Britton ascribes this to the soothing sensation of water over the body and says three publications due out next year will further support the evidence in relation to adaptive surfing, in particular.
Cornwall is already ahead of the curve: since 2010, NHS doctors have been prescribing surfing for children who are vulnerable to mental health issues.
For Bruno Hansen, a yachtsman and four-time adaptive surfing world champion, the logic is simple: “We come from a womb where we’re in water and we’re made up of, what, [up to] 75% water? So I think we’re water creatures deep down.”

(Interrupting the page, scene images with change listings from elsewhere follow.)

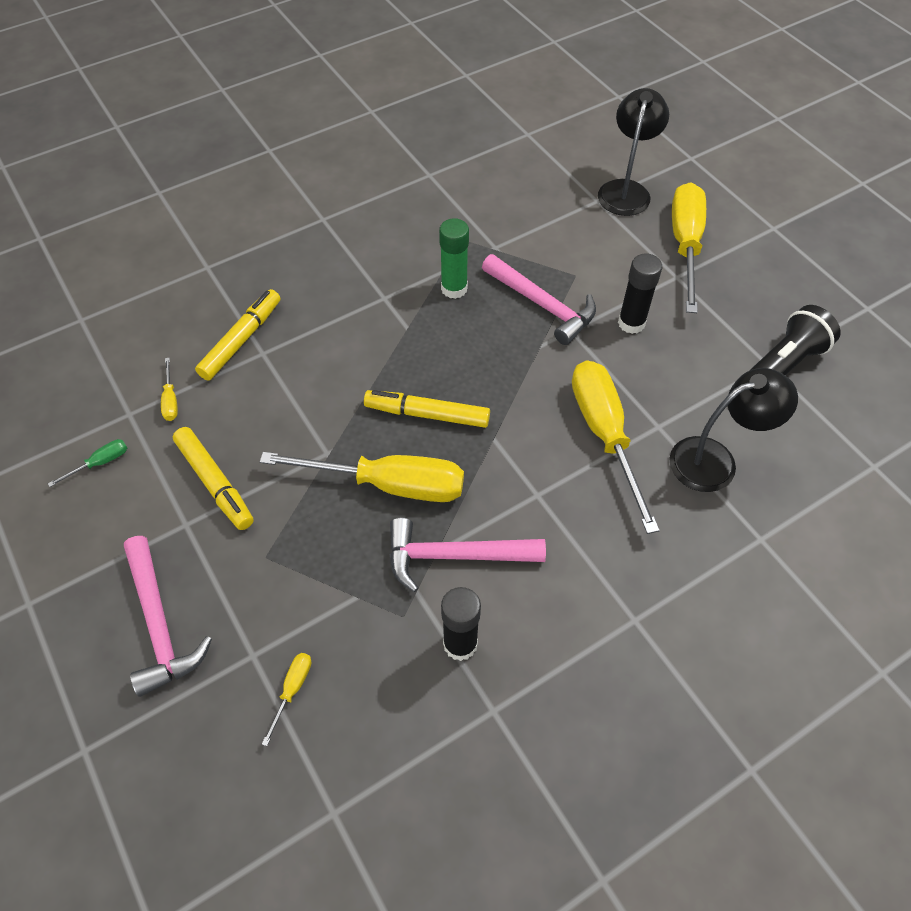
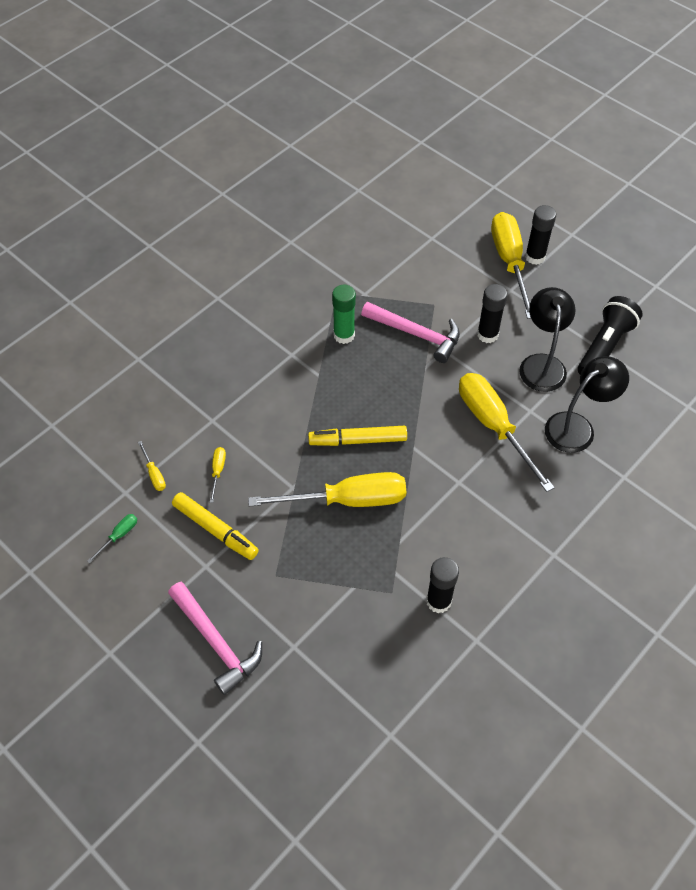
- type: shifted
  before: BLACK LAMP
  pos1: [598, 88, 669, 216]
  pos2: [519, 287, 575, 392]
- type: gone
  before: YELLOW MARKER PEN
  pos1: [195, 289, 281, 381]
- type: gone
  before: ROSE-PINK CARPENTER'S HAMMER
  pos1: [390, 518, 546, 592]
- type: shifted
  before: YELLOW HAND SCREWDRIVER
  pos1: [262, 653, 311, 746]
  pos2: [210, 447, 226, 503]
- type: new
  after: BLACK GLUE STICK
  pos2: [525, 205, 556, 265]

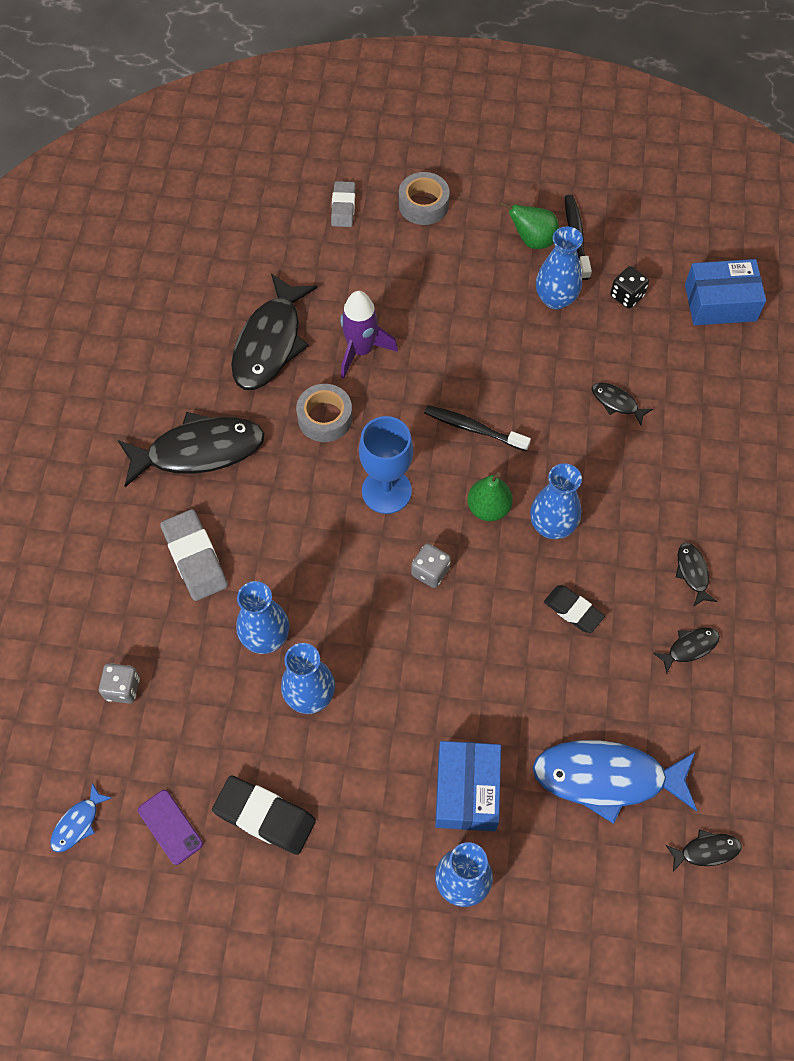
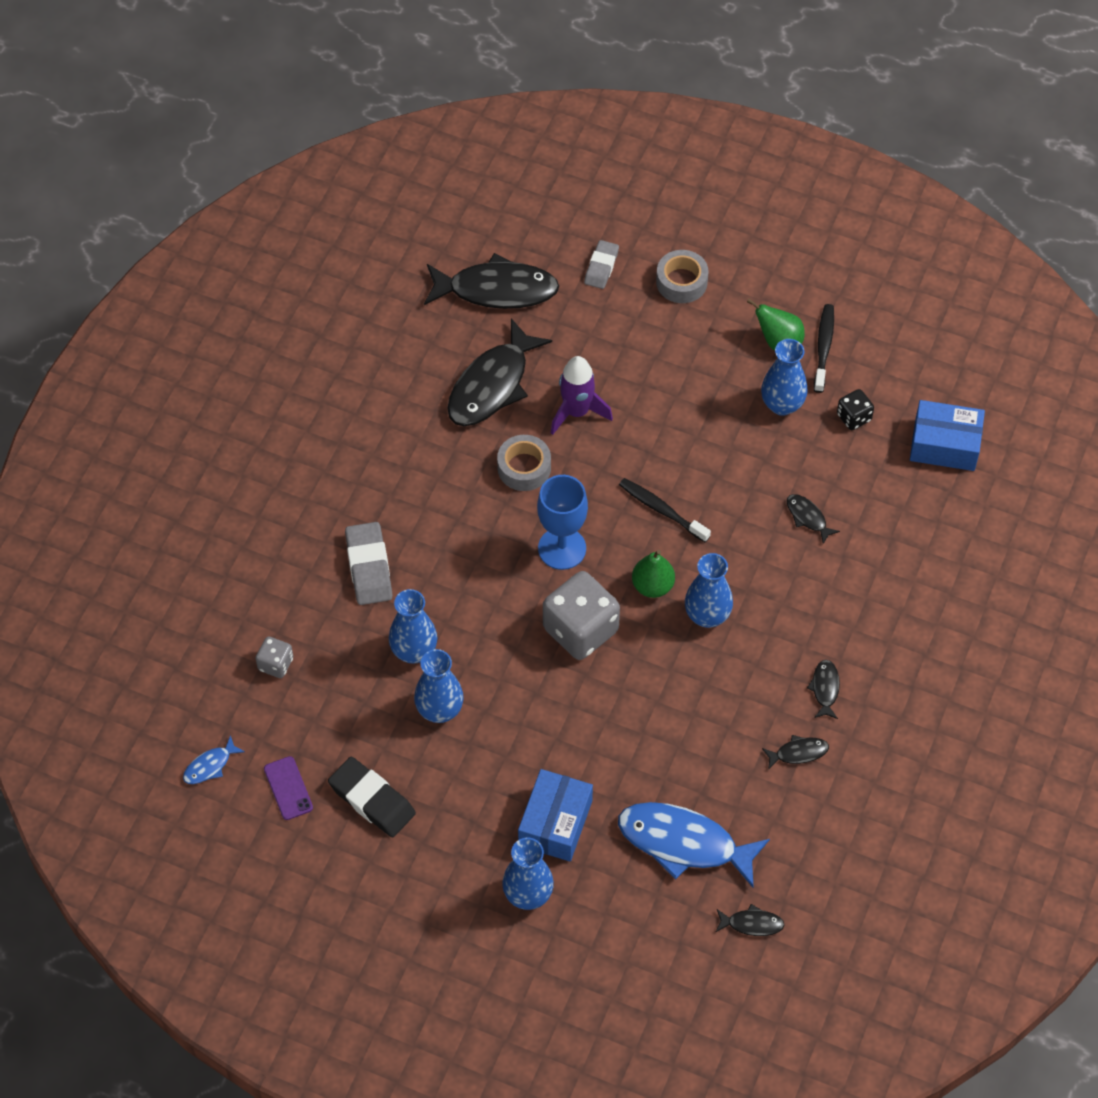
- type: shifted
  before: BLACK TOY FISH
  pos1: [118, 412, 265, 487]
  pos2: [424, 253, 559, 309]
- type: scaled
  before: GREY GAME DIE
  pos1: [411, 543, 451, 588]
  pos2: [543, 571, 620, 660]
  scale: 2.03
- type: gone
  before: BLACK GUM ERASER
  pos1: [544, 585, 605, 633]

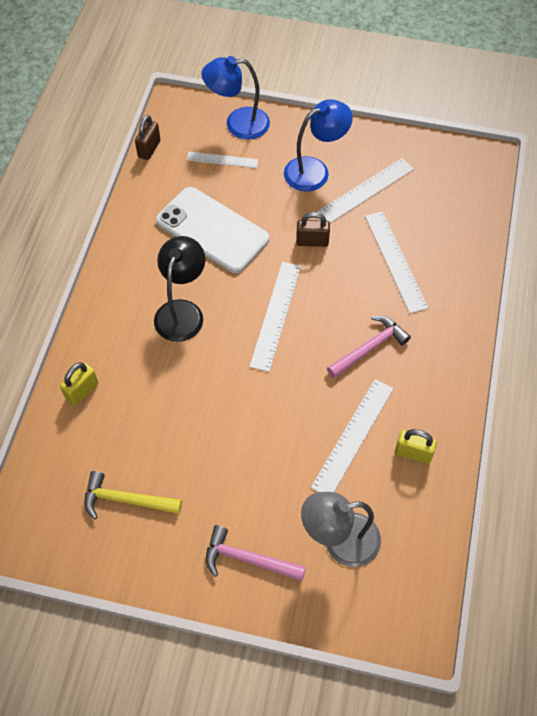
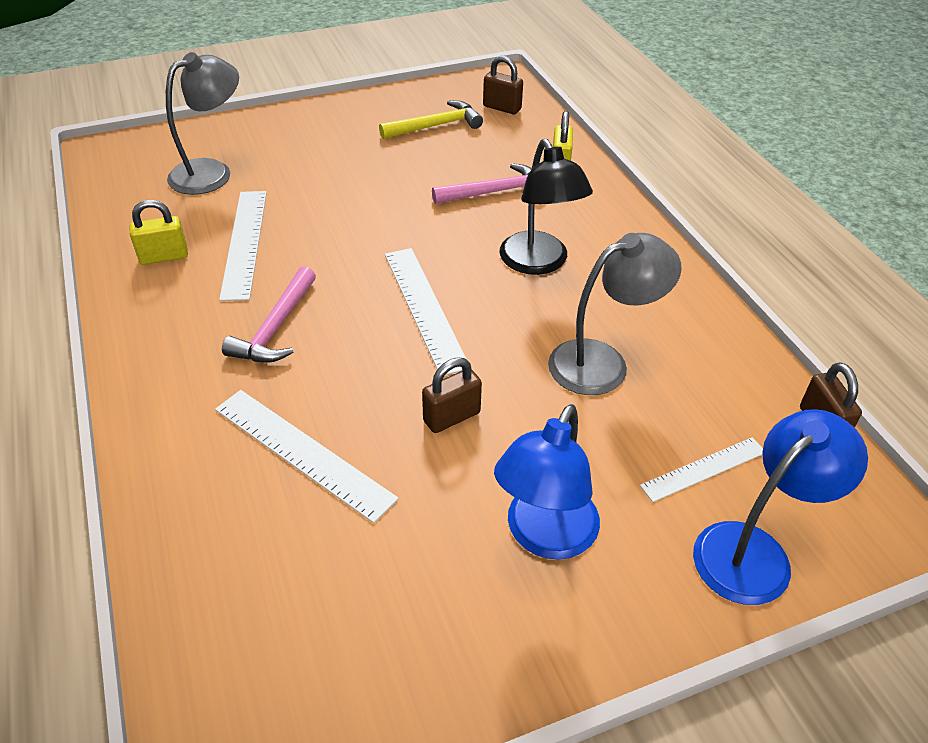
- type: gone
  before: SNOW-WHITE STRAIGHTEDGE
  pos1: [316, 158, 414, 223]
- type: swapped
  before: SNOW-WHITE MOBILE PHONE
  after: GREY LAMP
  pos1: [156, 187, 269, 273]
  pos2: [548, 233, 682, 395]
- type: shifted
  before: ROSE-PINK CARPENTER'S HAMMER
  pos1: [206, 525, 306, 581]
  pos2: [432, 163, 532, 204]
- type: new
  after: RUSSET SMALL LOCK
  pos2: [483, 56, 523, 114]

Watching Elwes surf, Hansen recalls how he was paralysed in 1998 in a carjacking in South Africa and, a few years later, paddled into the ocean to drown himself. Instead, he says, he inadvertently caught a wave that “rebooted” him.
“When I broke my back I thought: I can’t surf, I’ve got no job, I can’t captain a boat, and no girl’s ever going to want me – what’s the point of life?” he says. “But that all got wiped away by catching one little wave, like these beginner waves. So, to me, the healing power of surfing is way beyond what people realise.”
The problem in Britain is that surfing is often inaccessible. Ethan Jolosa, 14, and his mother, Leah, frequently make a three-hour round trip to the Gower Peninsula in Wales, where Ethan learned to surf with supervision from the charity Surfability.
“When you go to the beach, sometimes they have massive steps, it’s uneven, the shore is a long way away,” Leah says. “But here [at the Wave] it’s very flat and calm and accessible. They have four lifeguards for each group, they have slipways into the water; they’ve really thought about people’s adaptive needs.”
Elwes describes a feeling of empowerment after her surf: she was offered a choice of boards before being safely propelled into whitewater waves by a team of three coaches, who swiftly came to her aid on the sole occasion she wiped out.
“It was truly an inclusive experience,” she says. “I wish the whole world was designed [accessibly] like this.”
After two hours in the water, Sutton offers the most telling verdict yet. “It was good,” he says – three words that delight his mother because he is usually reluctant to talk to strangers.
“Surfing gives him something,” she says. “It makes him feel, I don’t know, maybe part of life.”